Так мы и ходили Роттердам – Белфаст – Корк по кругу каждую неделю. Грузовые операции с контейнерами осуществляются быстро, поэтому времени сходить на берег практически не было. Из развлечений присутствовал только телевизор. Ну можно было взять за свой счет пиво или даже бренди, но кампания для выпивки отсутствовала. У филиппинцев свой круг, у немцев свой. Не то чтобы они меня не принимали. Я вместе с ними также сидел перед телевизором и смотрел футбол в свободное время. Тоже иногда пил с ними пиво, на судне имелся «Heineken» в банках. Но уж больно сильно это все отличалось от взаимоотношений, которые существовали в русском экипаже. Можно даже сказать, что, кроме рабочих других отношений практически не было. Изучение немецкого я быстро забросил. Немцы общались со мной на английском, и я даже почувствовал, что мое, хоть и небольшое, знание немецкого не приветствуется. Они, как бы, оставляли немецкий как язык для своего внутреннего общения. Общался я со всеми нормально, но о возникновении каких-то дружеских отношений, которые обычно возникали на наших судах, речи не шло.

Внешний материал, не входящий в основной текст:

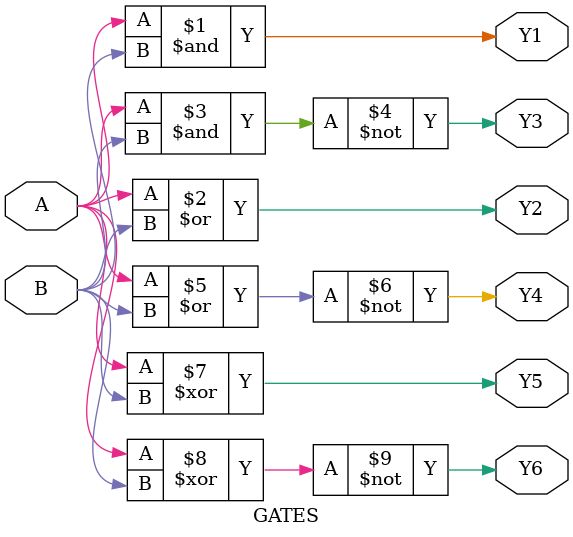
<source format=v>
`timescale 1ns / 1ps


module GATES(input A,B,output Y1,Y2,Y3,Y4,Y5,Y6);
assign Y1=A&B;
assign Y2=A|B;
assign Y3=~(A&B);
assign Y4=~(A|B);
assign Y5=A^B;
assign Y6=~(A^B);
endmodule

</source>
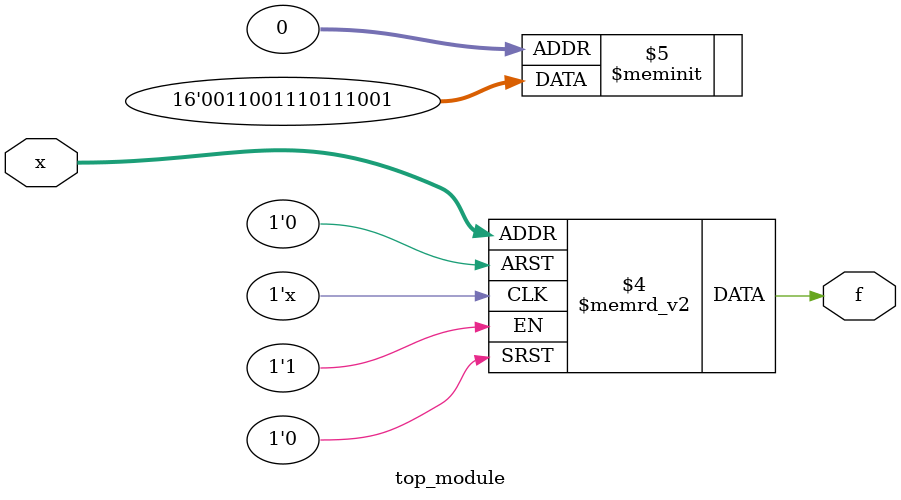
<source format=sv>
module top_module (
	input [4:1] x,
	output logic f
);

always_comb begin
	case (x)
		4'b0000: f = 1;
		4'b0001: f = 0;
		4'b0010: f = 0;
		4'b0011: f = 1;
		4'b0100: f = 1;
		4'b0101: f = 1;
		4'b0110: f = 0;
		4'b0111: f = 1;
		4'b1000: f = 1;
		4'b1001: f = 1;
		4'b1010: f = 0;
		4'b1011: f = 0;
		4'b1100: f = 1;
		4'b1101: f = 1;
		4'b1110: f = 0;
		4'b1111: f = 0;
		default: f = 0;
	endcase
end

endmodule

</source>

А вскоре я ощутил, что мне дико не хватает общения на родном языке. Радиорубки и радистов на пароходе не было, а радиостанция стояла прямо на мостике. На морских вахтах я включал ее и слушал радио на русском языке. Обычно «Радио Свобода». Пару русских книг, взятых с собой, я проглотил залпом. На судне была библиотека – целых три коробки английских книг стояли никому не нужные под диваном в кают-компании. Я забрал их все к себе в каюту, отобрал интересные и, таким образом, обеспечил себя чтением. На стоянках в портах, если рядом случался русский пароход, я выкраивал пару часов и бежал туда пообщаться. На одном латышском судне с русской командой мне надавали латышских газет на русском языке, и я с упоением читал о новых взаимоотношениях и порядках, возникающих в Республике Латвия.

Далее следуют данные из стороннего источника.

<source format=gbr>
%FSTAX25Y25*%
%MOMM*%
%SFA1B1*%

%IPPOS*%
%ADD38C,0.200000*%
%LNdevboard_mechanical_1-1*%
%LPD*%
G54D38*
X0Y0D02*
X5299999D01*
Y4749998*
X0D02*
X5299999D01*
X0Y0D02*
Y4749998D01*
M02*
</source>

Однажды в Роттердаме рядом оказался теплоход «Нинкоп», наш sistership, то есть однотипное судно. Он принадлежал тому же судовладельцу, я знал, что там работает русский второй помощник и пошел познакомиться. Вторым там был бывший капитан Эстонского пароходства, уже несколько лет к тому времени отработавший капитаном. Он все время жаловался на свое заниженное положение и на неправильные немецкие порядки. Просидели мы у него часа три. А когда я вышел от него и спустился на причал, оказалось, что мой «Франкоп» уже ушел. И хорошо, что не из порта, а просто его переставляли на другой причал, но в другой гавани, довольно далеко от терминала Дельта, на котором мы стояли. Роттердам – очень большой порт. Пришлось вызывать такси, за которое я заплатил более восьмидесяти гульденов. Причем Хайзе знал, что я ушел, и знал куда, но не счел нужным послать кого-нибудь за мной. И мне показалось, что намеренно. Такая ситуация на нашем судне была бы просто невозможна. И тогда я понял, что фамилия Хайзе не зря рифмуется со словом «шайзе».

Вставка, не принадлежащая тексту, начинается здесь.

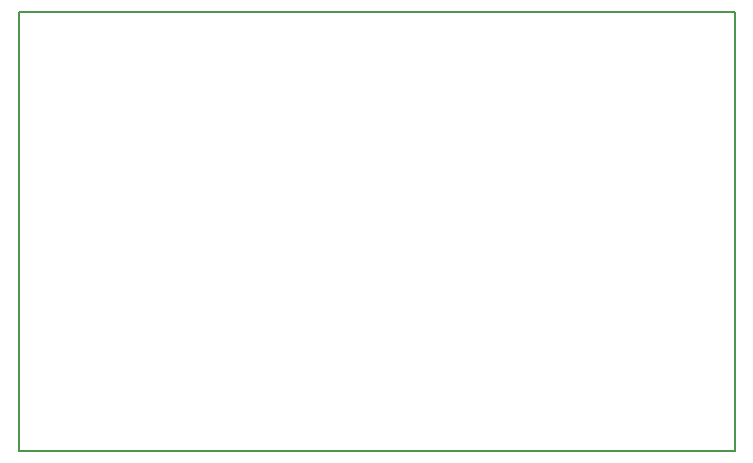
<source format=gm1>
G04 #@! TF.GenerationSoftware,KiCad,Pcbnew,(6.0.2)*
G04 #@! TF.CreationDate,2022-06-23T21:17:51+02:00*
G04 #@! TF.ProjectId,EightChannel,45696768-7443-4686-916e-6e656c2e6b69,rev?*
G04 #@! TF.SameCoordinates,Original*
G04 #@! TF.FileFunction,Profile,NP*
%FSLAX46Y46*%
G04 Gerber Fmt 4.6, Leading zero omitted, Abs format (unit mm)*
G04 Created by KiCad (PCBNEW (6.0.2)) date 2022-06-23 21:17:51*
%MOMM*%
%LPD*%
G01*
G04 APERTURE LIST*
G04 #@! TA.AperFunction,Profile*
%ADD10C,0.150000*%
G04 #@! TD*
G04 APERTURE END LIST*
D10*
X110670000Y-43180000D02*
X171270000Y-43180000D01*
X171270000Y-43180000D02*
X171270000Y-80380000D01*
X171270000Y-80380000D02*
X110670000Y-80380000D01*
X110670000Y-80380000D02*
X110670000Y-43180000D01*
M02*

</source>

Месяца через три Хайзе и Дитрих ушли в отпуск. Фамилия нового капитана была Шуман. В отличие от прежнего, он был вполне уравновешенный, спокойный и даже не курил. Нового старпома звали Мартин, как гуся из сказки «Приключения Нильса с дикими гусями». И он оказался еще тот гусь. Было ему лет двадцать пять – двадцать шесть, но он постоянно старался доказать всем, в особенности капитану, что он круче и опытнее, по крайней мере, меня. Зачем, не понятно. Его очень раздражало, что моя кормовая швартовая команда работает быстрее и слаженнее, чем его носовая. По этому поводу он постоянно на швартовках орал по переносной радиостанции, чтобы мы потравили свои концы, ему мол не прижать судно. И все это с таким раздражением в голосе, призванным показать, что все вокруг тупые и ничего не смыслят. В Роттердаме как-то выдался вечер, свободный от грузовых операций, и мы с ним пошли в «Интерклуб», посидеть в баре за кружкой пива. Собеседник из него оказался еще тот. Меня он не слушал совсем, а я устал от его разговоров про то, какой красивый город его родной Гамбург. Тем более, что я так сам не считал.